Хотя бюджетный внедорожник, продукт семидесятых годов еще советского автопрома, лихо катил по ухабам, с ходу преодолевая крутые подъемы, форсируя мелкие ручьи да болотца, пуская коряги и некрупные камни под колесо, трясло в кабине немилосердно.

— Положим, чернью ее называют чалдоны, а по науке — темнохвойная тайга, поскольку в основном тут растут ель, пихта да кедр, — без усилия выворачивая одной левой руль, уточнил Андрей Мудрицкий, рыжеволосый и рыжебородый великан с медвежьей хваткой, которого можно было бы принять за коренного сибиряка, если не знать, что его дед приехал в Сибирь из Питера после войны на строительство молодого Наукограда.

— Темнохвойная тайга, — пробуя слова на вкус, повторил Михаил.

Правильное и красивое словосочетание звучало слишком сухо — в самый раз для доклада на научной конференции, но никак не для бойкого репортажа. Он на всякий случай записал оба варианта и убрал блокнот. Делать заметки при такой тряске не получалось.

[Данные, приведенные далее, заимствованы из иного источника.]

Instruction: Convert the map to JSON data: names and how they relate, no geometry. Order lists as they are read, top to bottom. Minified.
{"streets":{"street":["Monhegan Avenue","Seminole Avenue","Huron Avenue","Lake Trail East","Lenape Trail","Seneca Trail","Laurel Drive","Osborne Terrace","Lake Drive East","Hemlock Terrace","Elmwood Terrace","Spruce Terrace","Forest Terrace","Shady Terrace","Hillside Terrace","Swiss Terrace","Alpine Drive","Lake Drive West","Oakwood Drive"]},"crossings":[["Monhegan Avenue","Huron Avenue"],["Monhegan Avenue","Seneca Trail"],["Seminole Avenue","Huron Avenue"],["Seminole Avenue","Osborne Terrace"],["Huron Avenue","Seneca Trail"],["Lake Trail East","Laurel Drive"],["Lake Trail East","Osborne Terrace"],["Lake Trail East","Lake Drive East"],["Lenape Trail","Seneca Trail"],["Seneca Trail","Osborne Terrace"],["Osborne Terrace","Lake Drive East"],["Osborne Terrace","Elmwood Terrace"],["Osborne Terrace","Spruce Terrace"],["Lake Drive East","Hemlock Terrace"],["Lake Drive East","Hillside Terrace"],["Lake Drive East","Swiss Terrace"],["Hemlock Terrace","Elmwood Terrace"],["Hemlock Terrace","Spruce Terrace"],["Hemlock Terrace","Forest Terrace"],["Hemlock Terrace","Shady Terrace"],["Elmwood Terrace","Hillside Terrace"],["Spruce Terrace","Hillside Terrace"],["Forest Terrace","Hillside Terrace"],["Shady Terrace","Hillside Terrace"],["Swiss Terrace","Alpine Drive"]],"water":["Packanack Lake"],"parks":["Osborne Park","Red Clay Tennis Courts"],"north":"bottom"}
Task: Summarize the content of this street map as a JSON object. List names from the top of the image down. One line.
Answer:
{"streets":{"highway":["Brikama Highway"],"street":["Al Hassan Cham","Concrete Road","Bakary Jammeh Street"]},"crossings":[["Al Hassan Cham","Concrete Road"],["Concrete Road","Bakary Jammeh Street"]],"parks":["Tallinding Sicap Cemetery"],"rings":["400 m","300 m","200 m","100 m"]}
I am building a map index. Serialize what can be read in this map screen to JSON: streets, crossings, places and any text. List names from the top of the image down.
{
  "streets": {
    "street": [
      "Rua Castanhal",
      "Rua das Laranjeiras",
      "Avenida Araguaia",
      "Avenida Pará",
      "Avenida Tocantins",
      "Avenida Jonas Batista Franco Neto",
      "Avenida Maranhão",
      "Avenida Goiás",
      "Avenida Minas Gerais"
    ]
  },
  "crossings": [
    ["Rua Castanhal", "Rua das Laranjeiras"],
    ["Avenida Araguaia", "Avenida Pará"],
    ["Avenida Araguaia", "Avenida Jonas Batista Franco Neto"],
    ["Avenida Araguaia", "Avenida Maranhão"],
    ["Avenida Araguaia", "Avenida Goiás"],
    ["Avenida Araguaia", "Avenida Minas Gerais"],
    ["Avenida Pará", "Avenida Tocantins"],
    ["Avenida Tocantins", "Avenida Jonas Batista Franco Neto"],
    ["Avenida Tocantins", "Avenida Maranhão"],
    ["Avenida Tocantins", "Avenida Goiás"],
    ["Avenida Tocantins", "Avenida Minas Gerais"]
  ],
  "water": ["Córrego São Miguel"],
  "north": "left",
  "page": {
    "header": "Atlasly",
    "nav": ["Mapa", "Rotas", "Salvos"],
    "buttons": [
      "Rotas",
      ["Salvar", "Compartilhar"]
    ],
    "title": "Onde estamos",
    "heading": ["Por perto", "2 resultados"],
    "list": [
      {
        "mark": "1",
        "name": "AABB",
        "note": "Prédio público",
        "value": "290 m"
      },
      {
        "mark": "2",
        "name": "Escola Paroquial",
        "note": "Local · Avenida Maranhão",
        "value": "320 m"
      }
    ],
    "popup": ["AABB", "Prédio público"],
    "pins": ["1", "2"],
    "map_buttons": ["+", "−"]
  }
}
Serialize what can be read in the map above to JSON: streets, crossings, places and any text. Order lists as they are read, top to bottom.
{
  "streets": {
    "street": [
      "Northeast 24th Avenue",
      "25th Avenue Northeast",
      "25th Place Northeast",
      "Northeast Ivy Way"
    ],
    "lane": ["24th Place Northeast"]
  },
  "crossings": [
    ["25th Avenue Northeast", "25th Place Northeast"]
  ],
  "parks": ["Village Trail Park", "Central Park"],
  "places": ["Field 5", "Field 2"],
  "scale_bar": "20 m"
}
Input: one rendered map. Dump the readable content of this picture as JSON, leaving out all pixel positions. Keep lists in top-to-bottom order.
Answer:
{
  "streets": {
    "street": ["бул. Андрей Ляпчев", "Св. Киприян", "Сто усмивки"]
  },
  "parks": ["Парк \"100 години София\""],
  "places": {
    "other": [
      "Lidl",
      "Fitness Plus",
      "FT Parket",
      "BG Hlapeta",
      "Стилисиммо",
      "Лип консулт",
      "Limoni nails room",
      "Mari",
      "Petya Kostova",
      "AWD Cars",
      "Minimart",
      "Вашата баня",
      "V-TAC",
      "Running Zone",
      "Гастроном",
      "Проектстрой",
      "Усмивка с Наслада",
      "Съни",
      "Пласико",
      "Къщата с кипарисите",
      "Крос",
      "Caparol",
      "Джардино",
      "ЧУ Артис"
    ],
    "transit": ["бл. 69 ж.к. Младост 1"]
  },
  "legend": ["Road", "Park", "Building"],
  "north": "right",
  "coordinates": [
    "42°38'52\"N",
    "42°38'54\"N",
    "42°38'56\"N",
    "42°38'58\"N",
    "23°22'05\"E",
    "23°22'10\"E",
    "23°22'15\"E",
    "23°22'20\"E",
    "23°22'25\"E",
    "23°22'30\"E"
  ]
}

Поэтому он решил пока просто накапливать впечатления, рассматривая сквозь подслеповатые от грязи стекла эти самые ели, пихты и кедры.

Здешний пейзаж разительно отличался от родных подмосковных лесов или вотчины предков Мещеры. Особенно сейчас, в середине мая, когда в Средней полосе приусадебные сады и деревья на бульварах одевались нежной белой кипенью цвета, а березняки да дубравы кудрявились нарядными сережками. Таежные великаны о цветении слышать не желали, на забравшихся в их владения людей глядели свысока, хотя и без враждебности, временами снисходительно похлопывая по крыше или бокам машины колючими лапами. Их хвоя насыщенного изумрудного оттенка и в самом деле выглядела темной, особенно в сравнении с пастельной зеленью подлеска, впрочем, тоже в основном состоящего из можжевельника.

Внизу это почти не бросалось в глаза. Зато, когда Уазик выехал на перевал, открыв пассажирам роскошный панорамный вид, от которого захватило дух, тайга заиграла такими яркими оттенками в пределах одного цвета, что рука сама потянулась к старой доброй зеркалке, предусмотрительно заряженной цветной кодаковской пленкой.

Андрей охотно притормозил и какое-то время снисходительно наблюдал за восторженным созерцанием столичного гостя, воспользовавшись остановкой, чтобы выкурить сигарету. Впрочем, на другой стоянке в заболоченной низине уже Михаил рассеянно разминал ноги, прислушиваясь к тайге, пока Мудрицкий делал какие-то замеры грунта и воды и горестно охал над погибшими обитателями безымянного болотца, которых Михаил и разглядеть-то толком не мог, хотя чувствовал их боль, страх и нежелание умирать.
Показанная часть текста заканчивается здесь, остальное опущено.